* Richiesta 1: Secondo la recensione, da quale regione proviene il vicecommissario Elsa Martini?

===== Documento di partenza

Il vuoto è dolore, colore, memoria, paura, immaginazione, anonimato nel mezzo di una folla o brivido di una totale solitudine, nostalgia di un orizzonte perduto o desiderio di un orizzonte nuovo. E da che cosa nasce il vuoto? Da un’assenza. Assenza di una parte di noi stessi: di ciò che siamo stati e non siamo più, di ciò che vorremmo essere e non saremo mai. O assenza di un altro, che solo nel vuoto creato dalla sua sparizione riusciamo a riconoscere davvero.
Tutte le foto della presentazione del romanzo al teatro Diana sono di Giovanni de Giovanni
È intorno a questo tema esistenziale, profondamente intimo e difficile da districare, che si snoda l’ultimo romanzo di Maurizio de Giovanni, arrivato in libreria da qualche giorno. Il titolo è, appunto, “Vuoto per i bastardi di Pizzofalcone”, l’editore Einaudi Stile Libero.
Lo spunto è dato dalla scomparsa di una donna come tante: Chiara, un’insegnante «né giovane né anziana, né bella né brutta», che solo abbandonando di colpo, per ragioni misteriose, la quotidianità di una vita in sordina riesce a diventare importante agli occhi di tanti. Quelli della sua amica e collega, Gloria, che ne denuncia la sparizione. E quelli di tutti i “bastardi”, ognuno dei quali si ritrova a fare i conti con il suo vuoto personale perché, come noi fedeli lettori di De Giovanni sappiamo bene, tutti al commissariato di Pizzofalcone si portano dentro pozze profonde d’assenza che cercano di riempireciascuno a suo modo, ciascuno con la sua personale interpretazione della disperazione e della speranza.
Se Vuoto ci permette di ritrovare i personaggi a noi cari da anni e le loro storie sospese, le sue pagine ci offrono anchela scoperta dell’inconsueto. Innanzi tutto c’è una figura nuova, nel commissariato sulla collina: nuova perché mai vista prima, ma nuova anche per origini geografiche. Si tratta di Elsa Martini, vicecommissario proveniente da una piccola cittadina del Piemonte piena di porticati. Elsa è bella, atletica, rossa di capelli, apparentemente fredda nel carattere e tagliente nel linguaggio, come a volersi difendere dai molti rischi dell’umana prossimità. La donna del Nord dovrà inserirsi in una squadra ormai coesa di gente del Sud e venire a patti con i segreti di una città bella e difficile perché Napoli – che, come sempre, fa da magnifica tela di fondo alla narrazione – è, per citare lo stesso Maurizio de Giovanni, meno accogliente di quanto l’immaginario collettivo ipotizzi e pericolosa nel suo calore meteorologico e umano, che può stordire chi al calore non è abituato.

==========
===== Materiale fornito

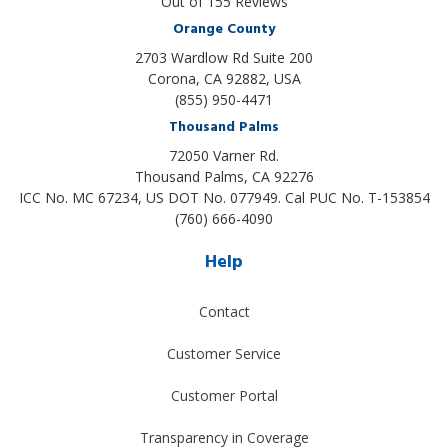
Out of
155
Reviews
Orange County
2703 Wardlow Rd Suite 200
Corona, CA 92882, USA
(855) 950-4471
Thousand Palms
72050 Varner Rd.
Thousand Palms
,
CA
92276
ICC No. MC 67234, US DOT No. 077949. Cal PUC No. T-153854
(760) 666-4090
Help
Contact
Customer Service
Customer Portal
Transparency in Coverage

==========

* Richiesta 2: Stampa di nuovo, tali e quali, tutte le righe dei record qui sopra, senza riportare le immagini.

* Risposta 1: Dal Piemonte, da una piccola cittadina piena di porticati.

* Risposta 2:
Out of
155
Reviews
Orange County
2703 Wardlow Rd Suite 200
Corona, CA 92882, USA
(855) 950-4471
Thousand Palms
72050 Varner Rd.
Thousand Palms
,
CA
92276
ICC No. MC 67234, US DOT No. 077949. Cal PUC No. T-153854
(760) 666-4090
Help
Contact
Customer Service
Customer Portal
Transparency in Coverage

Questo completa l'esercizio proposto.